_Texto fornecido_:
Ferry-Boat – um amontoado de ferros sem governo, sem controle,impontual, sujo e malcheiroso

“É lamentável dizer, mas, diante dessas e de outras questões nas quais o Estado está envolvido – direta ou indiretamente –, nada podemos fazer. Somos impotentes diante da arrogância e despreparo do Estado. Nesse sentido, somos impotentes diante das concessionárias do serviço público.”
Juiz José Luiz Oliveira de Almeida
Titular da 7ª Vara Criminal

As viagens para baixada maranhense, de certa forma, sempre foram uma verdadeira odisséia. Saímos de casa, mas nunca sabemos quando chegaremos ao destino escolhido, tendo em vista que as estradas, via de regra, estão intrafegáveis, a via aérea não existe regularmente – além de ser elitizada – e a via marítima (ferry-boat), a outra opção acessível às camadas mais pobres, é uma lástima! Um péssimo serviço. Um acinte! Um descaso! Uma droga! Um desrespeito! Uma afronta! Os chamados “ferrys” são, verdadeiramente, um escárnio, um amontoado de ferros, sem disciplina e sem fiscalização. São, para agravar o quadro, fétidos, desconfortáveis, sujos e impontuais.

A verdade é que, ao decidir viajar com destino à baixada ocidental maranhense, o usuário do serviço público fica, sempre, entre a cruz e a espada: optando o usuário pela viagem terrestre, goza da vantagem de, pelo menos, determinar a hora de sair, malgrado não possa se dar ao luxo de programar a hora de chegada, porque nunca sabe como a estrada está, já que ninguém cuida de sua manutenção. De qualquer sorte, por terra, pese todas as dificuldades, o usuário ainda tem um mínimo de autonomia. Optando o usuário pela viagem de ferry-boat, aí, meu irmão, a coisa se complica. Nesse meio de transporte, os usuários são entregues ao bom (ou mau) humor dos responsáveis pela concessão, que agem ao sabor das suas conveniências, dos seus interesses, dos seus caprichos, de suas idiossincrasias. Se for conveniente, eles cancelam uma viagem, sem dar satisfação a ninguém. E, quando isso ocorre, ficamos todos com cara de otários, apalermados, com cara de trouxas, sem ter a quem apelar, pois o Estado, nessa questão, como em tantas outras, também é omisso, leniente, cúmplice.

Ainda recentemente, dia 18 do corrente, em face do cancelamento abrupto e irresponsável da viagem das 11h00 horas, fui compelido a desistir da mesma, porque não mais teria tempo para honrar os compromissos assumidos na cidade de Cururupu, para onde me dirigia.

_Dados fornecidos_:

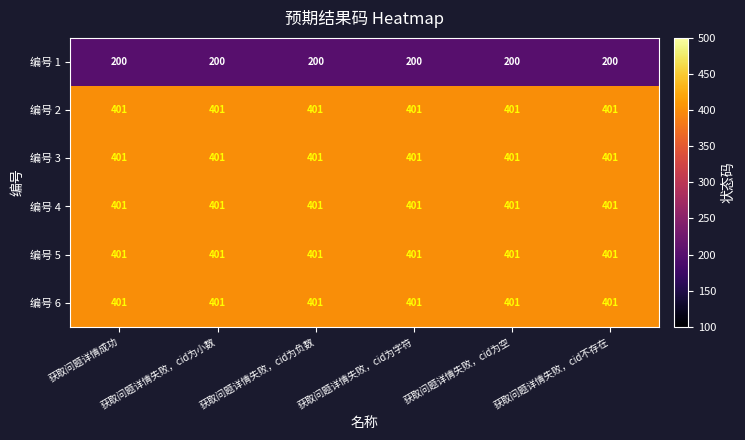

How many series are shown in this chart?

6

_Enunciado da tarefa_: Resuma em duas frases o texto sobre o ferry-boat. Este material foi tirado de outra fonte.

_Resposta escrita_: As viagens para a baixada maranhense são uma verdadeira odisseia, porque as estradas costumam estar intrafegáveis, não há via aérea regular e o ferry-boat, opção acessível aos mais pobres, é sujo, fétido, desconfortável, impontual e sem fiscalização. Por terra o usuário ainda tem um mínimo de autonomia, mas no ferry fica entregue aos responsáveis pela concessão, que cancelam viagens sem dar satisfação a ninguém, enquanto o Estado é omisso.